Legal Missouri 2022, the group behind Amendment 3, submitted twice the signatures needed to qualify its initiative for the November ballot; campaign organizers needed roughly 171,500 signatures to get their measure before voters and turned in more than 385,000 in May.

The proposal would amend the Missouri Constitution to legalize cannabis for adults 21 and older; allow individuals convicted of nonviolent cannabis-related offenses to petition to be released from incarcerations and/or have their records automatically expunged; establish a lottery to award licenses, distributed equally to congressional districts; require a registration card for personal cultivation; and impose a 6% tax on cannabis sales, among other provisions.

The measure would also add, over time, a minimum of 144 new licensees to the existing 378 licensed medical cannabis businesses in the state: 18 in each of the state’s eight congressional districts, with at least six per district operating as dispensaries and the rest designated as wholesalers.

The proposal would also allow Missouri’s municipalities to opt out of adult-use retail operations through a public vote.

Missouri Secretary of State Jay Ashcroft certified Legal Missouri 2022’s initiative petition last month.

A lawsuit quickly followed, filed by Jefferson City resident Joy Sweeney with support from Protect Our Kids, a political action committee (PAC) formed by Luke Niforatos of Smart Approaches to Marijuana. The plaintiffs alleged that Legal Missouri 2022 had not gathered enough valid voter signatures to put the measure on the ballot, and that the measure violates Missouri law and the state’s constitution.

The Missouri Supreme Court declined to take the case Sept. 13 after Cole County Circuit Judge Cotton Walker dismissed the lawsuit, and after the Missouri Western District Court of Appeals ruled that Ashcroft correctly certified the initiative petition as sufficient, as well as correctly directed that the measure appear on the November ballot.

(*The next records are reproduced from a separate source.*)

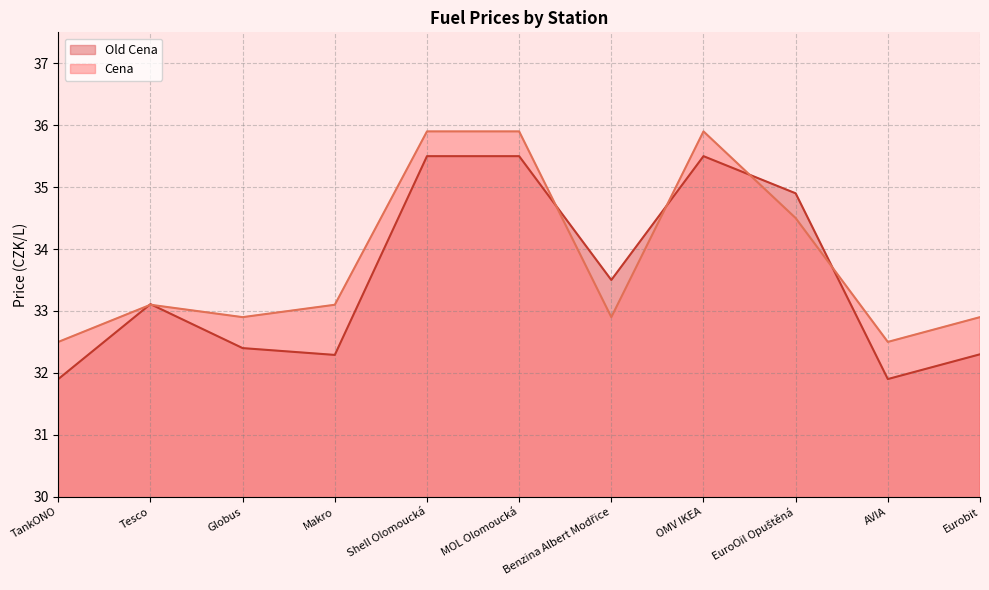

What are all the series names shown in the legend?

Old Cena, Cena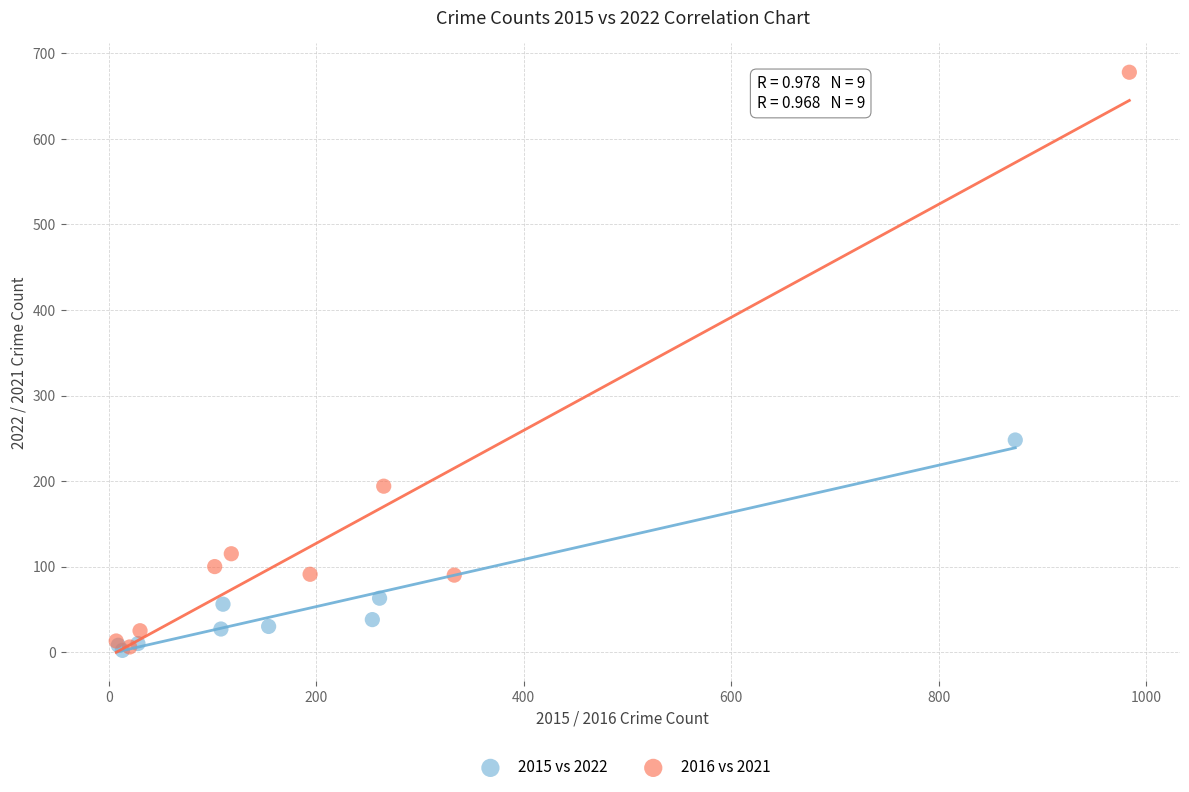

Which series reaches the maximum Y coordinate?

2016 vs 2021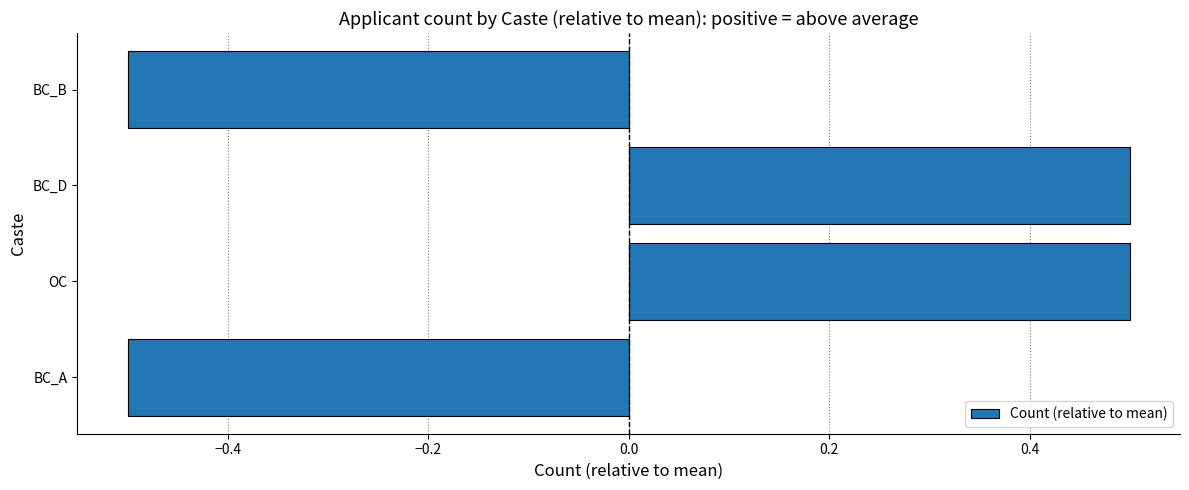

Count the values in the range 0 to 1.

2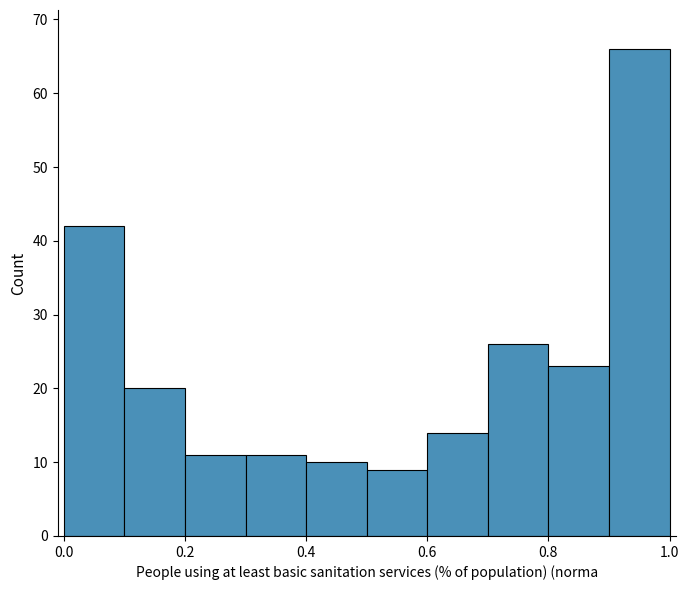

Reading left to right, list every bar in this chart as the range it spans on the x-axis followed by its height. The values are not printed on the chart, so give them approximately, as read against the axis.

0.0 to 0.1: 42
0.1 to 0.2: 20
0.2 to 0.3: 11
0.3 to 0.4: 11
0.4 to 0.5: 10
0.5 to 0.6: 9
0.6 to 0.7: 14
0.7 to 0.8: 26
0.8 to 0.9: 23
0.9 to 1.0: 66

“Amendment 3 will pass because Missourians of all political persuasions want to see the Show Me State legalize marijuana and automatically expunge past, nonviolent cannabis offenses,” Legal Missouri 2022 Campaign Manager John Payne told the St. Louis Post-Dispatch. “This grassroots support is precisely why out of more than 90 ballot measures and referendums filed in Missouri this cycle, the campaign to legalize and expunge is the only one with enough support to make the ballot.”

Meanwhile, a bipartisan group of Missouri lawmakers, in collaboration with activists, is calling on Gov. Mike Parsons to include adult-use cannabis legalization on the agenda for the Legislature’s special session, which kicked off Sept. 14 to allow legislators to debate Parson’s proposed $700 million tax cut plan.

RELATED: Missouri Lawmaker Urges Adult-Use Bill Over Citizen Initiative

“Rather than settle for an ill-suited and monopolistic program shoehorned into our [state] constitution, the Missouri General Assembly has a unique opportunity to consider legislation that would legalize cannabis in a truly free market fashion,” State Rep. Tony Lovasco, R-O’Fallon, told the News Tribune earlier this month.

Hicks’ legalization bill, House Bill 2704, was introduced in February and was cleared for a full House vote in April, but House Majority Leader Dean Plocher would not allow the bill to advance without further discussion on business licensing caps. (Hicks had advocated for unlimited licenses, arguing that the free market should determine how many businesses emerge in the adult-use industry.)

While it remains to be seen what, if any, steps lawmakers take toward legalization, as well as how Missourians vote on Amendment 3 on Election Day, a recent poll conducted by SurveyUSA revealed that 65% of the state’s voters are in favor of adult-use legalization.